If $y_1 = y_2 = 0$ and $x_1 = x_2$, the given points are at the same point on the line $l$, so the common distance is zero. The result is the position of the given points: $$\begin{cases}x = x_1 = x_2 \\ y = y_1 = y_2 = 0 \end{cases}$$
If $y_1 = y_2 \ne 0$ and $x_1 = x_2$, the given points are the same, and the result is at midway between the given points and the line: $$\begin{cases}x = x_1 = x_2 \\ y = \frac{y_1}{2} = \frac{y_2}{2} \end{cases}$$
If $y_1 = y_2 \ne 0$ and $x_1 \ne x_2$, there is a single solution: $$\begin{cases}x = \frac{x_1 + x_2}{2} \\ y = \frac{y_1}{2} + \frac{(x_2 - x_1)^2}{8 y_1} \end{cases}$$
If $y_1 \ne y_2$, $y_1 y_2 \gt 0$, and $x_1 = x_2$, there given points are on the line perpendicular to line $l$, on the same side of line $l$, and there is a pair of solutions: $$\begin{cases} x = x_1 \pm \sqrt{y_1 y_2} \\ y = \frac{y_1 + y_2}{2} \end{cases}$$
Otherwise, $y_1 \ne y_2$, $y_1 y_2 \gt 0$, and $x_1 \ne x_2$, and there are two solutions: $$\begin{cases} x = \frac{x_1 y_2 - x_2 y_1 + \sqrt{y_1 y_2 \left ( (x_2 - x_1)^2 + (y_2 - y_1)^2 \right )}}{y_2 - y_1} \\ y = \frac{(y_1 + y_2) \left ( (x_2 - x_1)^2 + (y_2 - y_1)^2 \right ) - (x_2 - x_1)\sqrt{y_1 y_2 \left ( (x_2 - x_1)^2 + (y_2 - y_1)^2 \right )}}{(y_2 - y_1)^2 } \end{cases}$$ and $$\begin{cases} x = \frac{x_1 y_2 - x_2 y_1 - \sqrt{y_1 y_2 \left ( (x_2 - x_1)^2 + (y_2 - y_1)^2 \right )}}{y_2 - y_1} \\ y = \frac{(y_1 + y_2) \left ( (x_2 - x_1)^2 + (y_2 - y_1)^2 \right ) + (x_2 - x_1)\sqrt{y_1 y_2 \left ( (x_2 - x_1)^2 + (y_2 - y_1)^2 \right )}}{(y_2 - y_1)^2 } \end{cases}$$ If you need to choose only one of the solutions, I recommend choosing the one with minimum $y$ in magnitude, $\lvert y \rvert$, as that solution corresponds to the smaller common distance.

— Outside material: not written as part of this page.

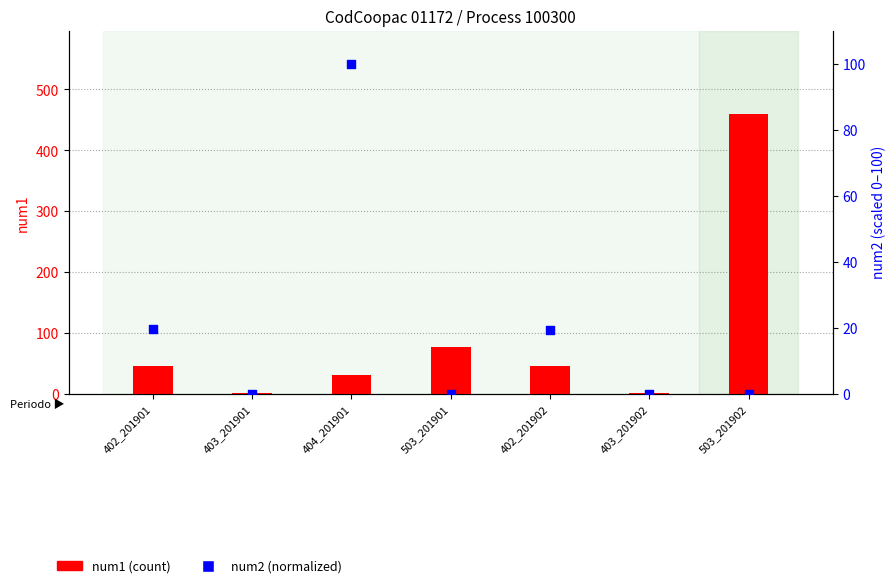

Which series has the largest total across all categories?

num1 (count)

If there is a solution, you can use $\eqref{NA3c}$ to convert back to the original coordinate system.
Note that the above cases are not in recommended implementation order; if you draw the cases into a diagram, you'll see you have a simple decision tree. As conditionals tend to be slow on current hardware, implementing a decision tree (to find the solution in fewest average and maximum conditional tests) is recommended.
Also note that I obtained the above solutions using free and open source Sagemath, but there may be transcription errors. If you find an error, or a suspicious point, please let me know in a comment so I can verify and fix.